Custom Config Parsers
The primary purpose of the parser
argument in Config
is to enable support for different configuration formats, as
explained in the previous section. As parsers are arbitrary Python functions, one can leverage them
more creatively as well, including generating configurations on the fly.
For instance, a custom parser could contact an external service to fetch a suitable config. Or, it could examine data and other context to determine a suitable configuration dynamically.
Generating configs programmatically
To illustrate config generation, consider this example that annotates each deployment with information about
the current git
branch through a custom parser function, git_info
. It generates a config on the fly by
calling the git
command.
This example should be run in an existing Git repository. Check out the example from its repository for testing:
from subprocess import check_output
from metaflow import FlowSpec, step, Config, current, card
from metaflow.cards import Markdown, Table
def git_info(args):
info = {
"commit": ["git", "rev-parse", "HEAD"],
"branch": ["git", "rev-parse", "--abbrev-ref", "HEAD"],
"message": ["git", "log", "-1", "--pretty=%B"],
}
cfg = {}
for key, cmd in info.items():
cfg[key] = check_output(cmd, text=True).strip()
return cfg
class GitInfoFlow(FlowSpec):
git_info = Config("git_info", default_value="", parser=git_info)

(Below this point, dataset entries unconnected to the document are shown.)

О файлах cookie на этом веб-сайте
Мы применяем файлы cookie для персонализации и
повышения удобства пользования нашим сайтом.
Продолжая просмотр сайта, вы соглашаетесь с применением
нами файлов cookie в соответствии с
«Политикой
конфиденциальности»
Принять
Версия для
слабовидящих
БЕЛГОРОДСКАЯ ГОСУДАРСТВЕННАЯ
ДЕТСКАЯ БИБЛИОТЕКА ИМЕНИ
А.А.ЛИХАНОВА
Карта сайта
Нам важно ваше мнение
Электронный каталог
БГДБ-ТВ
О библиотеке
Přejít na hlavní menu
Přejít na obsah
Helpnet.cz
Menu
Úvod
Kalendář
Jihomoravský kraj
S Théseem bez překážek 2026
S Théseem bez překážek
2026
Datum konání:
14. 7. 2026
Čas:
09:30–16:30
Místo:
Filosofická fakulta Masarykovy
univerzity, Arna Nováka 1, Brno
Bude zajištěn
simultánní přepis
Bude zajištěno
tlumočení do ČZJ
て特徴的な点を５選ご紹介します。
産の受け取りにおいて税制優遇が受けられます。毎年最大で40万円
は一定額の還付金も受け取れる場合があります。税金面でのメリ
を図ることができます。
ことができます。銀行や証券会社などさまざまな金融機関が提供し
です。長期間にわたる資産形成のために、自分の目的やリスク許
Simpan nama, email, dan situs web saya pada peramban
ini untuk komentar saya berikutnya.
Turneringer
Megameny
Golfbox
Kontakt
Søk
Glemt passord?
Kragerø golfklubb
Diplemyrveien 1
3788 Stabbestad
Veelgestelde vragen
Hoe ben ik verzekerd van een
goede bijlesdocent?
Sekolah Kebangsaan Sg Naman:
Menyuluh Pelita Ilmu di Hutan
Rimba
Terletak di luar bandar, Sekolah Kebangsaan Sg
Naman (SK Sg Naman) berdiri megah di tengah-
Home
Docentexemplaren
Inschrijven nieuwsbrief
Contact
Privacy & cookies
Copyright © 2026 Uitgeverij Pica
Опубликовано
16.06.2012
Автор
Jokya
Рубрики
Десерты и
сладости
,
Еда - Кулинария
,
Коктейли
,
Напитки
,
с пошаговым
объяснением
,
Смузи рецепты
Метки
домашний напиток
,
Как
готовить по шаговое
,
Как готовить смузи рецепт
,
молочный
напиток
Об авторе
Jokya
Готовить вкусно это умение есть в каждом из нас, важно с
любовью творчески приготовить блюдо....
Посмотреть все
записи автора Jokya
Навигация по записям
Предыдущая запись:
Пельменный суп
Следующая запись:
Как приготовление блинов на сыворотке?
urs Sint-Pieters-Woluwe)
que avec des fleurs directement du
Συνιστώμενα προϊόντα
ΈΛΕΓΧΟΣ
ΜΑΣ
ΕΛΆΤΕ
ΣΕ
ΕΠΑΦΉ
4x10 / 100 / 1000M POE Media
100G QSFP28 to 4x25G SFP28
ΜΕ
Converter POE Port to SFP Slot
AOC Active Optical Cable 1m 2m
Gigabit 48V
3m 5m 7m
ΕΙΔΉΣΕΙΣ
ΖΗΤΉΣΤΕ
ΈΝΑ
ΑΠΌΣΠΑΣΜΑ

def output_git_info(self):
table = [
[Markdown(f"**{k.capitalize()}**"), v] for k, v in self.git_info.items()
]
current.card["git"].append(Markdown(f"# Deployment info"))
current.card["git"].append(Table(table))
@card(type="blank", id="git")
@step
def start(self):
print("Git info", self.git_info)
self.output_git_info()
self.next(self.end)
@step
def end(self):
pass
if __name__ == "__main__":
GitInfoFlow()
As the config is generated on the fly, we don't need any config files to be present. We set
Config(default_value='')
to inform Config
that we can proceed without a config file.
You can run the flow as usual:
python git_info.py run
and view the resulting card:
python git_config.py card view start
Including default configs in flows
The example above is practically useful, as it ensures that every deployment and local run includes
lineage information about the originating Git branch. Thanks to Config
, this information is stored
in an artifact, making it easy to inspect later.
We may want to ensure that all flows include this information. We could include a Config
line with
a git_info
parser in every flow, but it adds unnecessary boilerplate which developers shouldn't have
to worry about.
Instead, we can create a FlowSpec
template or superclass which takes care of this:
from subprocess import check_output
from metaflow import FlowSpec, Config, current
from metaflow.cards import Markdown, Table
def git_info(args):
info = {
"commit": ["git", "rev-parse", "HEAD"],
"branch": ["git", "rev-parse", "--abbrev-ref", "HEAD"],
"message": ["git", "log", "-1", "--pretty=%B"],
}
cfg = {}
for key, cmd in info.items():
cfg[key] = check_output(cmd, text=True).strip()
return cfg
class TrackedFlowSpec(FlowSpec):
git_info = Config("git_info", default_value="", parser=git_info)
def output_git_info(self):
print("deployment info", self.git_info)
if hasattr(current, "card"):
table = [
[Markdown(f"**{k.capitalize()}**"), v] for k, v in self.git_info.items()
]
current.card.append(Markdown(f"# Deployment info"))
current.card.append(Table(table))
We can distribute this module, tracked_flow.py
, containing TrackedFlowSpec
as a shared base class
for flows to inherit from, such as MyTrackedFlow
:
from metaflow import step, Config
from tracked_flow import TrackedFlowSpec
class MyTrackedFlow(TrackedFlowSpec):
config = Config("config", default="myconfig.json")
@step
def start(self):
self.output_git_info()
self.next(self.end)
@step
def end(self):
print("config", self.config)
if __name__ == "__main__":
MyTrackedFlow()
An important detail here is that MyTrackedFlow
derives from TrackedFlowSpec
, instead of the usual
Metaflow FlowSpec
. Since TrackedFlowSpec
includes git_info
, all derived flows will have it too, in addition
to any Config
s they define by themselves such as config
above.
When you run MyTrackedFlow
, it will record its git
lineage in git_info
automatically without boilerplate.
Optionally, if you run the flow --with card
, output_git_info
will populate a card with the lineage information.